By Prof. Datin Dr. G. Duraisamy Clinical Consultant (Haematology)
Dengue and dengue hemorrhagic fever (DHF) are caused by one of four closely related, but antigenically distinct, virus serotypes (DEN-1, DEN-2, DEN-3, and DEN-4), of the genus Flavivirus. Infection with one of these serotypes does not provide cross-protective immunity, so persons living in a dengue-endemic area can have four dengue infections during their lifetime. The viruses that cause it are maintained in a cycle that involves humans and Aedes aegypti, a domestic, day-biting mosquito that prefers to feed on humans.
Dengue is a notifiable disease. The incidence of clinically diagnosed DHF has increased this past year. The case fatality rate for DHF has been increasing this year (2005). Dengue Haemorrhagic Fever (DHF) has
- High continuous fever for 2 to 7 days
- Haemorrhagic manifestations include petichiae, epistaxis, GIT bleeds and a positive tourniquet test (Hess's test)
Tourniquet Test inflate blood pressure cuff to a point midway between systolic and diastolic pressure for 5 minutes
Positive test: 20 or more petichiae per/inch2 (6.25 cm2)
The tourniquet test assesses capillary fragility.
- Hepatomegaly may occur on day 3 to 4 of the fever, more in children (>90%) than in adults (60%)
- Circulatory disturbances (shock in severe cases) = Dengue Shock Syndrome (DSS) - on day 2 to 7 of fever. Period of shock is short but life threatening.
Plasma Leakage causing haemoconcentration with a rising haematocrit or packed cell volume (PCV) and thrombocytopenia hallmarks the plasma leakage and abnormal haemostasis. This usually occurs before fever subsides and before the shock syndrome. Positive Tourniquet test and petichiae are observed early in the febrile phase. Mild gum bleeding, epistaxis, bruising at the site of venepuncture are early signs of abnormal haemostasis.
- Full blood count - WBC, platelets, hematocrit or PCV
In patients with dengue, do serial hematocrits / PCV for hemoconcentration. Leukocyte counts are often low, and the patient may even be neutropenic.
Atypical Lymphocytes with basophilic cytoplasm is seen.
Platelet levels should also be checked, may fall to usually below 100 x 109/dl, remains low for 3-5 days in most cases. It increases to normal rapidly during convalescence. Reduction of platelets follows that of leucopenia. Giant platelets may be seen, suggests increased platelet turn over.
In shock platelet count may fall below 50 x 109/dl. Risk of bleeding occurs if there is prolonged shock. This may be due to increased peripheral consumption & destruction of platelets. Impaired platelet function has been shown (shortened platelet survival time).
Patients with bleeding manifestations should have serial hematocrit and platelet levels checked at least daily until their temperature is normal for 1-2 days.
If a bone marrow is done, (in the febrile phase), there is hypocellularity with arrest of the maturity of all cell lines, especially megakaryocytes. During convalescence there is a rapid recovery of all the cell lines.
- Liver function tests - check albumin levels
- Urine - check for microscopic hematuria
- Coagulation Defects - Prolonged aPTT (activated Partial Thromboplastin Time) and PT (Prothrombin Time) may be seen with bleeding. There may be DIC (Disseminated Intravascular Coagulation).
- Dengue-specific tests
IgM ELISA test for Dengue antibodies
A convalescent-phase sample may also be drawn to test for IgM antibody.
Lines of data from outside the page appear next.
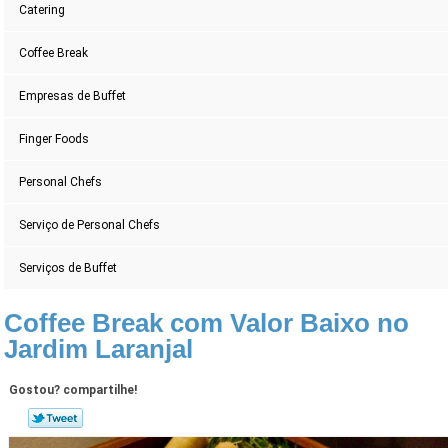
Catering
Coffee Break
Empresas de Buffet
Finger Foods
Personal Chefs
Serviço de Personal Chefs
Serviços de Buffet
Coffee Break com Valor Baixo no
Jardim Laranjal
Gostou? compartilhe!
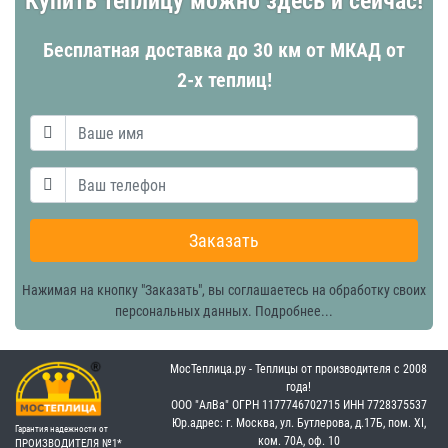
Купить теплицу можно здесь и сейчас!
Бесплатная доставка до 30 км от МКАД от
2-х теплиц!
Заказать
Нажимая на кнопку "Заказать", вы соглашаетесь на обработку своих
персональных данных.
Подробнее...
МосТеплица.ру - Теплицы от производителя с 2008
года!
OOO "АлВа"
OГРН ‎1177746702715
ИНН ‎7728375537
Юр.адрес: г. Москва, ул. Бутлерова, д.17Б, пом. XI,
Гарантия надежности от
ком. 70А, оф. 10
ПРОИЗВОДИТЕЛЯ №1*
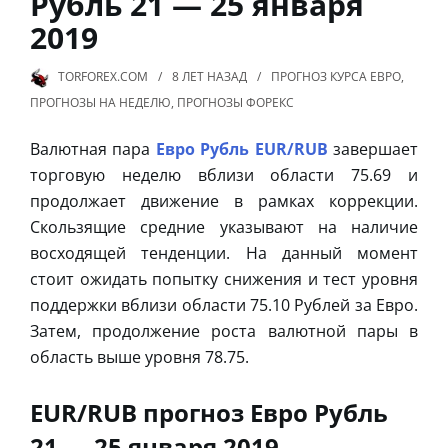
Рубль 21 — 25 января
2019
TORFOREX.COM
8 ЛЕТ
НАЗАД
ПРОГНОЗ КУРСА ЕВРО
,
ПРОГНОЗЫ НА НЕДЕЛЮ
,
ПРОГНОЗЫ ФОРЕКС
Валютная пара
Евро Рубль EUR/RUB
завершает
торговую неделю вблизи области 75.69 и
продолжает движение в рамках коррекции.
Скользящие средние указывают на наличие
восходящей тенденции. На данный момент
стоит ожидать попытку снижения и тест уровня
поддержки вблизи области 75.10 Рублей за Евро.
Затем, продолжение роста валютной пары в
область выше уровня 78.75.
EUR/RUB прогноз Евро Рубль
21 — 25 января 2019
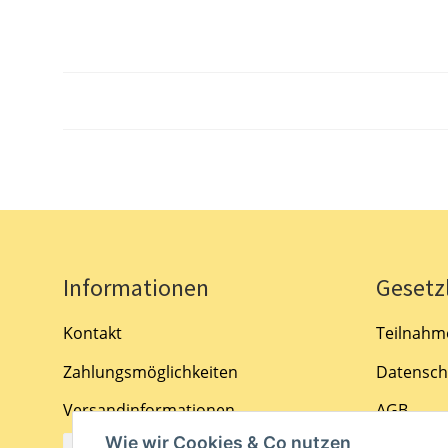
Informationen
Gesetz
Kontakt
Teilnahm
Zahlungsmöglichkeiten
Datensch
Versandinformationen
AGB
Wie wir Cookies & Co nutzen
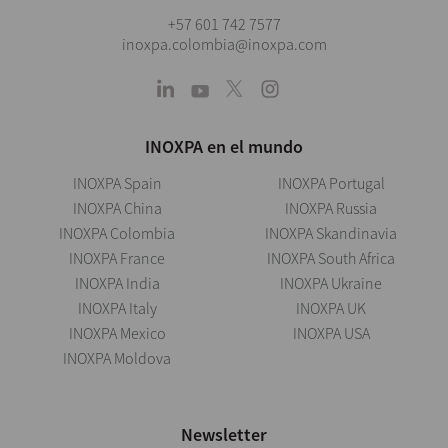
+57 601 742 7577
inoxpa.colombia@inoxpa.com
INOXPA en el mundo
INOXPA Spain
INOXPA Portugal
INOXPA China
INOXPA Russia
INOXPA Colombia
INOXPA Skandinavia
INOXPA France
INOXPA South Africa
INOXPA India
INOXPA Ukraine
INOXPA Italy
INOXPA UK
INOXPA Mexico
INOXPA USA
INOXPA Moldova
Newsletter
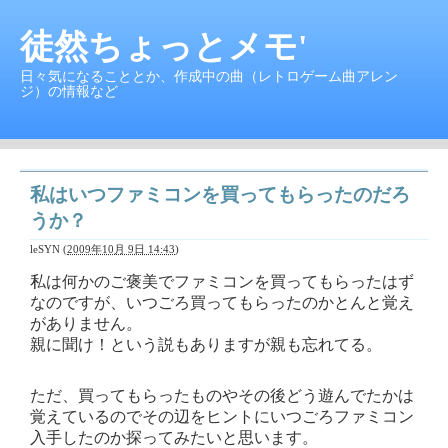
徒然ちょっとメモ'
日々気になることとか、作成中の曲（レトロゲーム曲アレン
ジ）の情報など
私はいつファミコンを買ってもらったのだろ
うか？
leSYN
(
2009年10月 9日 14:43
)
私は何かのご褒美でファミコンを買ってもらったはず
なのですが、いつごろ買ってもらったのかとんと覚え
がありません。
親に聞け！という説もありますが親も忘れてる。
ただ、買ってもらったものやその後どう遊んでたかは
覚えているのでその辺をヒントにいつごろファミコン
入手したのか探ってみたいと思います。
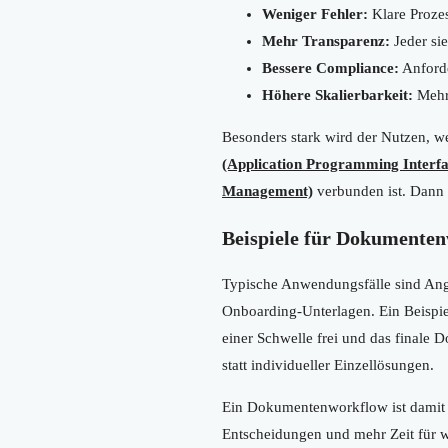
Weniger Fehler:
Klare Prozes
Mehr Transparenz:
Jeder si
Bessere Compliance:
Anford
Höhere Skalierbarkeit:
Mehr 
Besonders stark wird der Nutzen,
(Application Programming Interfa
Management)
verbunden ist. Dann 
Beispiele für Dokumente
Typische Anwendungsfälle sind Ang
Onboarding-Unterlagen. Ein Beispiel:
einer Schwelle frei und das finale 
statt individueller Einzellösungen.
Ein Dokumentenworkflow ist damit 
Entscheidungen und mehr Zeit für w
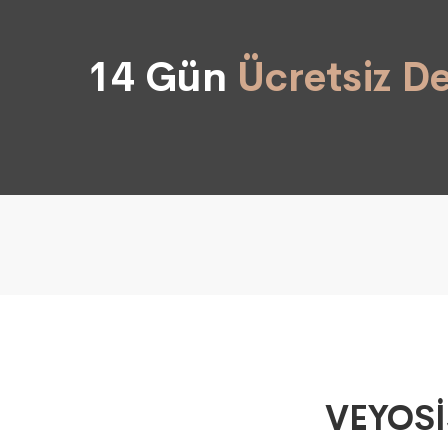
14 Gün
Ücretsiz D
VEYOSİ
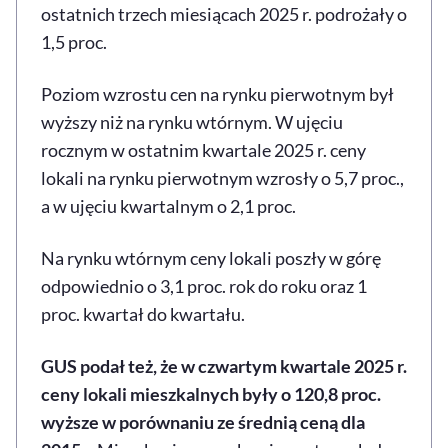
ostatnich trzech miesiącach 2025 r. podrożały o
1,5 proc.
Poziom wzrostu cen na rynku pierwotnym był
wyższy niż na rynku wtórnym. W ujęciu
rocznym w ostatnim kwartale 2025 r. ceny
lokali na rynku pierwotnym wzrosły o 5,7 proc.,
a w ujęciu kwartalnym o 2,1 proc.
Na rynku wtórnym ceny lokali poszły w górę
odpowiednio o 3,1 proc. rok do roku oraz 1
proc. kwartał do kwartału.
GUS podał też, że w czwartym kwartale 2025 r.
ceny lokali mieszkalnych były o 120,8 proc.
wyższe w porównaniu ze średnią ceną dla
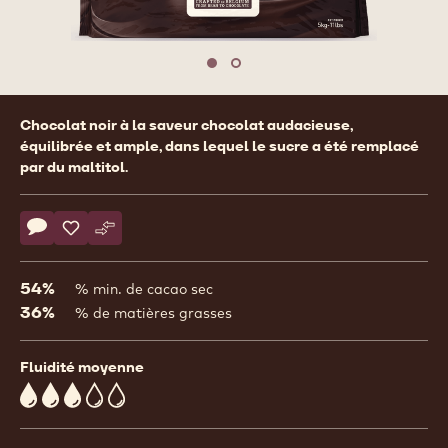
previous
nex
Move to slide 1
Move to slide 2
Product
Chocolat noir à la saveur chocolat audacieuse,
information
équilibrée et ample, dans lequel le sucre a été remplacé
par du maltitol.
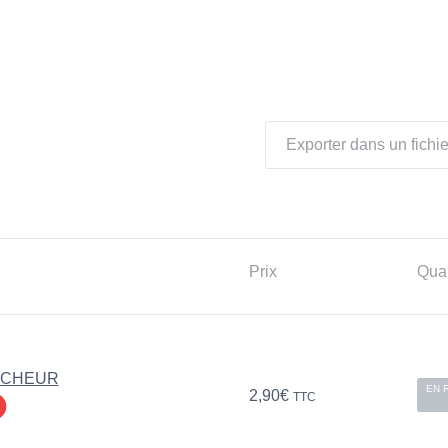
Exporter dans un fichie
Prix
Quan
ECHEUR
EN 
2,90
€
TTC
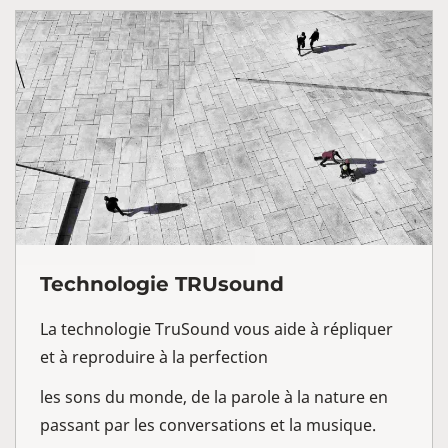
Technologie TRUsound
La technologie TruSound vous aide à répliquer
et à reproduire à la perfection
les sons du monde, de la parole à la nature en
passant par les conversations et la musique.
This sample should be drawn between 6 and 21 days after symptom onset.
If the blood sample was taken the first five days after the onset of symptoms, a convalescent-phase sample to measure IgM antibody is needed between 6-30 days after the onset of symptoms.
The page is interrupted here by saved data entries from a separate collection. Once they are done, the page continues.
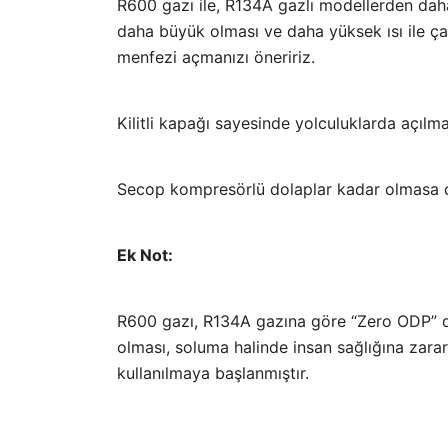
R600 gazı ile, R134A gazlı modellerden daha
daha büyük olması ve daha yüksek ısı ile çal
menfezi açmanızı öneririz.
Kilitli kapağı sayesinde yolculuklarda açılm
Secop kompresörlü dolaplar kadar olmasa da
Ek Not:
R600 gazı, R134A gazına göre “Zero ODP” de
olması, soluma halinde insan sağlığına zara
kullanılmaya başlanmıştır.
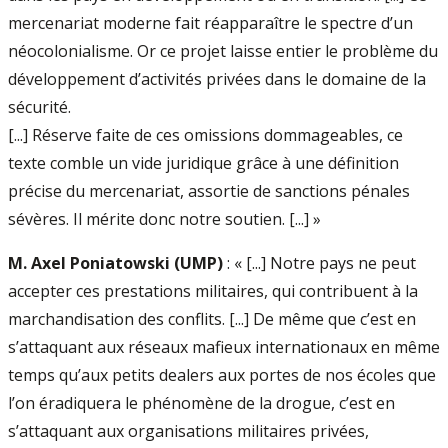
mercenariat moderne fait réapparaître le spectre d’un
néocolonialisme. Or ce projet laisse entier le problème du
développement d’activités privées dans le domaine de la
sécurité.
[...] Réserve faite de ces omissions dommageables, ce
texte comble un vide juridique grâce à une définition
précise du mercenariat, assortie de sanctions pénales
sévères. Il mérite donc notre soutien. [...] »
M. Axel Poniatowski (UMP)
: « [...] Notre pays ne peut
accepter ces prestations militaires, qui contribuent à la
marchandisation des conflits. [...] De même que c’est en
s’attaquant aux réseaux mafieux internationaux en même
temps qu’aux petits dealers aux portes de nos écoles que
l’on éradiquera le phénomène de la drogue, c’est en
s’attaquant aux organisations militaires privées,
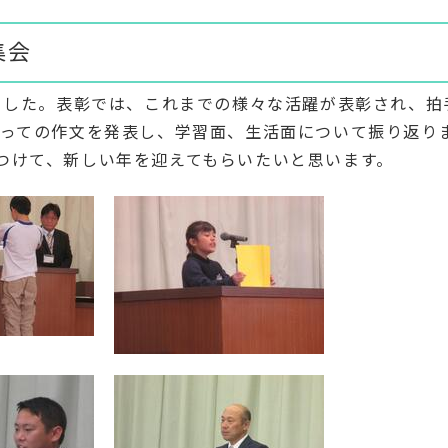
集会
いました。表彰では、これまでの様々な活躍が表彰され、拍
返っての作文を発表し、学習面、生活面について振り返り
つけて、新しい年を迎えてもらいたいと思います。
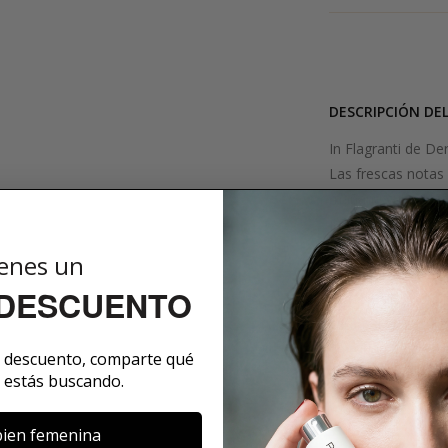
DESCRIPCIÓN DE
In Flagranti de D
Las frescas notas 
mañana cubierta de
jardín. Las notas 
a la fragancia una
enes un
esplendor floral. E
 DESCUENTO
de los valles, liri
caramelo, sándalo
un toque de ámbar
e descuento, comparte qué
y verano, In Flag
 estás buscando.
permite saborear
ien femenina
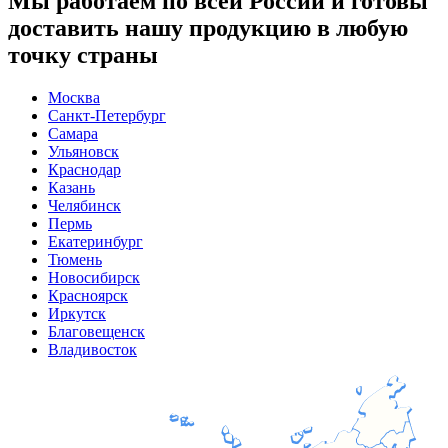
Мы работаем по всей России и готовы
доставить нашу продукцию в любую
точку страны
Москва
Санкт-Петербург
Самара
Ульяновск
Краснодар
Казань
Челябинск
Пермь
Екатеринбург
Тюмень
Новосибирск
Красноярск
Иркутск
Благовещенск
Владивосток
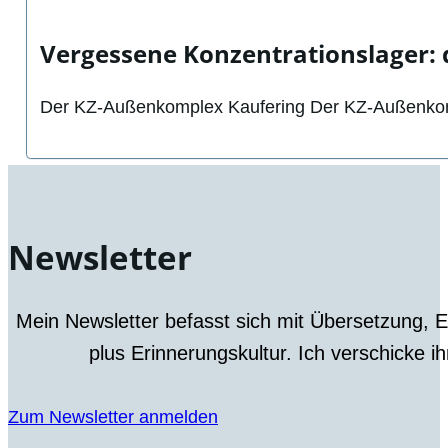
Vergessene Konzentrationslager: 
Der KZ-Außenkomplex Kaufering Der KZ-Außenkompl
Newsletter
Mein Newsletter befasst sich mit Übersetzung, 
plus Erinnerungskultur. Ich verschicke i
Zum Newsletter anmelden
Gribbles performs the PanBio Rapid Strip Dengue Test for IgM and IgG and picks up primary, (increased IgM antibodies) and secondary (increased IgG) dengue infection. The test only takes 25-30 minutes to perform and uses a drop of sera.
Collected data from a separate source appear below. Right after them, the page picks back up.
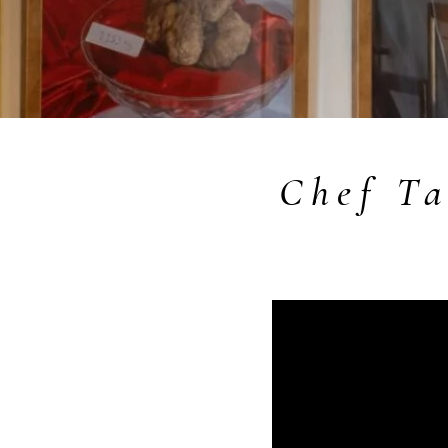
Chef Ta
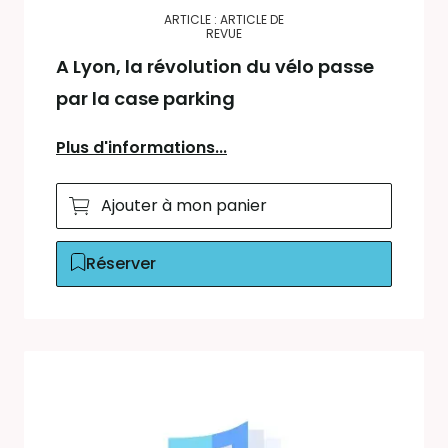
ARTICLE : ARTICLE DE
REVUE
A Lyon, la révolution du vélo passe
par la case parking
Plus d'informations...
Ajouter à mon panier
Réserver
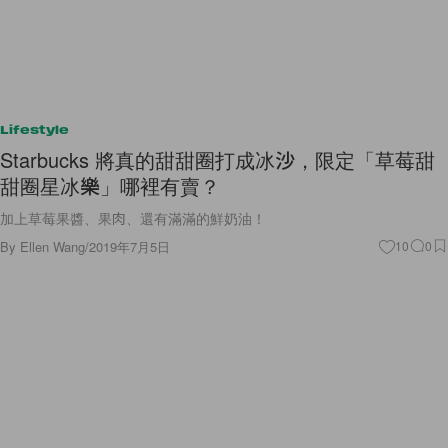
Lifestyle
Starbucks 將真的甜甜圈打成冰沙，限定「草莓甜
甜圈星冰樂」哪裡有賣？
加上草莓果醬、果肉、還有滿滿的鮮奶油！
By
Ellen Wang
/
2019年7月5日
10
0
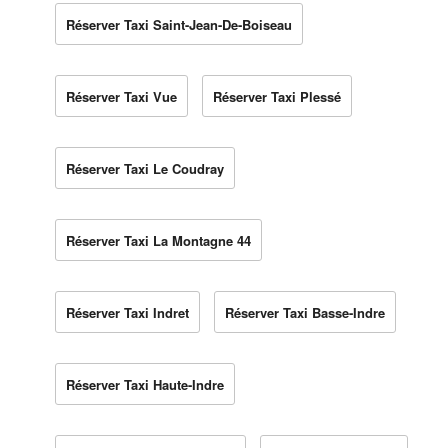
Réserver Taxi Saint-Jean-De-Boiseau
Réserver Taxi Vue
Réserver Taxi Plessé
Réserver Taxi Le Coudray
Réserver Taxi La Montagne 44
Réserver Taxi Indret
Réserver Taxi Basse-Indre
Réserver Taxi Haute-Indre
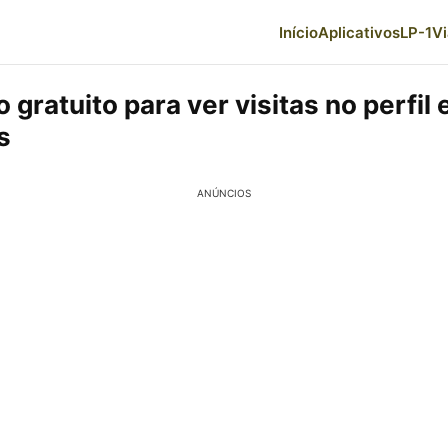
Início
Aplicativos
LP-1
V
o gratuito para ver visitas no perfil
s
ANÚNCIOS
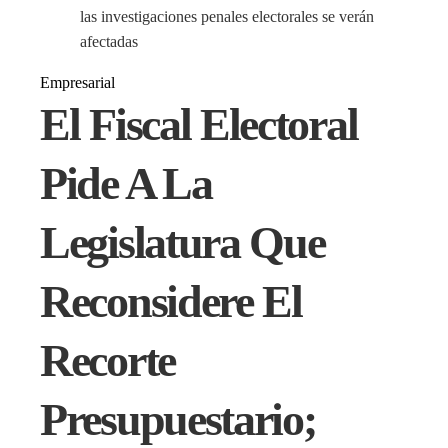
las investigaciones penales electorales se verán
afectadas
Empresarial
El Fiscal Electoral
Pide A La
Legislatura Que
Reconsidere El
Recorte
Presupuestario;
Risk Factors Reported for DHF
- Virus strain
- Pre-existing anti-dengue antibody
- Previous infection
- Maternal antibodies in infants
- Host genetics
- Higher risk in secondary dengue infection
- Higher risk in locations with two or more serotypes circulating, hyperendemic at high levels (hyperendemic transmission).
In a subsequent infection, the pre-existing heterologous antibodies form complexes with the new infecting virus serotype, but do not neutralize the new virus.
Antibody-dependent enhancement is the process in which certain strains of dengue virus, complexed with non-neutralizing antibodies, can enter a greater proportion of cells of the mononuclear lineage, thus increasing g virus production.
Infected monocytes probably release vasoactive mediators, resulting in increased vascular permeability and hemorrhagic manifestations that characterize DHF and DSS.